[[ Input open ]]

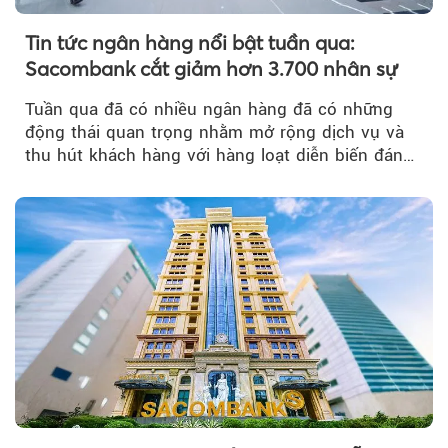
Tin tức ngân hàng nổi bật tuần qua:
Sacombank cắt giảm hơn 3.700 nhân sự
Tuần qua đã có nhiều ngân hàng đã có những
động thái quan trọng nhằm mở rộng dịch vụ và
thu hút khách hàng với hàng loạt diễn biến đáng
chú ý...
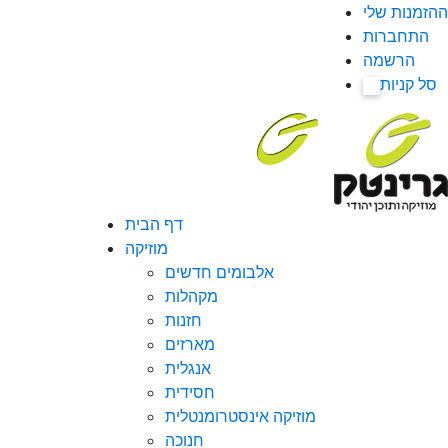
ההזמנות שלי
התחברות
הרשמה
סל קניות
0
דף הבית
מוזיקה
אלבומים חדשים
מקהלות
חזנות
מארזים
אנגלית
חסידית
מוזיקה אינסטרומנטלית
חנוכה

[[ Input closed ]]

* _Work item_:
Count how many lines of the listing above include "ngân" and report that number alone.

* _Result for this task_:
2